[antlr-interest] ANTLR equivalent of JavaCC Lexer behaviour?

Mon Mar 27 15:21:11 PST 2006

Dear All,

I am looking to migrate an existing grammar from JavaCC to ANTLR, but am having difficultly with the Lexer.

Specifically, my grammer is very 'English-y', and while JavaCC appears to employ (I'm guessing here) a rather forgiving 'longest match' Lexer, ANTLR warns me to specify an actual 'k=x' lookahead number. I have found this number needs to be pretty large (17) to stop the warning, at which point ANTLR seems to crash (and besides http://www.antlr.org/doc/options.html warns against it, saying 'at large depths will include almost everything').

Here is a snippet of my working JavaCC grammer...

	PARSER_END( BusinessLanguage )

	TOKEN :
	{
		< EQUALS: "is" | "is the same as" | "the same as" | "are" | "are the same as" | "of" >
	|	< NOT_EQUALS: "is not" | "is not the same as" >
	|	< LESS_THAN: "is less than" >
	|	< IDENTIFIER: <LETTER> (<LETTER>|<DIGIT>)* >
	}  	

...and the sort of thing it parses...

	if Status is "Closed" then error "Already closed"
	if Version is less than 1 then error "Version cannot be less than 1"

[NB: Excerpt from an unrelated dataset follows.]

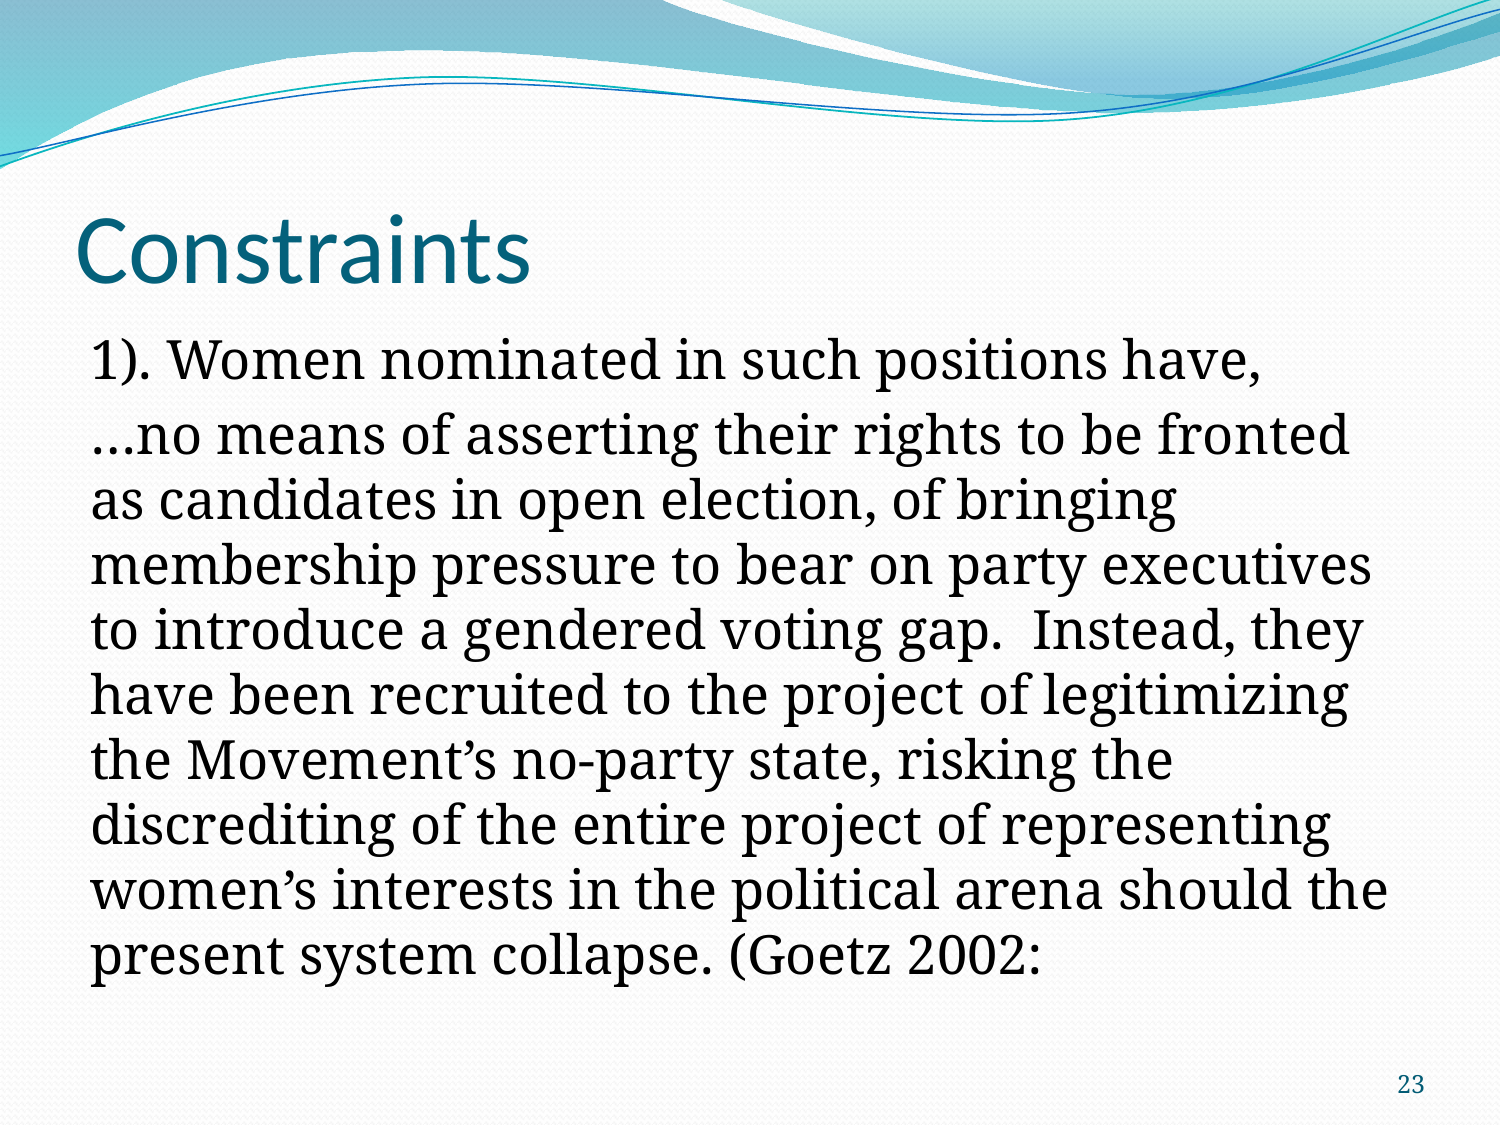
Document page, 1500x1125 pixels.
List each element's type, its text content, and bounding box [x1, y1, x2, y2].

slide_number 23 [1299, 1042, 1425, 1103]
title Constraints [74, 115, 1426, 304]
list 1). Women nominated in such positions have, …no means of asserting their rights to be fronted as candidates in open election, of bringing membership pressure to bear on party executives to introduce a gendered voting gap. Instead, they have been recruited to the project of legitimizing the Movement’s no-party state, risking the discrediting of the entire project of representing women’s interests in the political arena should the present system collapse. (Goetz 2002: [74, 317, 1426, 1038]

...and here is what I tried in ANTLR...

	class BusinessLexer extends Lexer;

	options
	{
		k=17;
	}

	EQUALS: "is" | "is the same as" | "the same as" | "are" | "are the same as" | "of";
	NOT_EQUALS: "is not" | "is not the same as";
	LESS_THAN: "is less than";
	IDENTIFIER: ('a'..'z'|'A'..'Z'|'_'|'$') ('a'..'z'|'A'..'Z'|'_'|'0'..'9'|'$')*;

Clearly there is a lot of contention in this grammer, but is there a way to get the equvialent JavaCC behaviour? I would rather not have to code something along the lines of...

	("is" ("not" | "less than")) | ("are" ( "the same as" ))

Your wisdom is most appreciated :)

Regards,

Richard.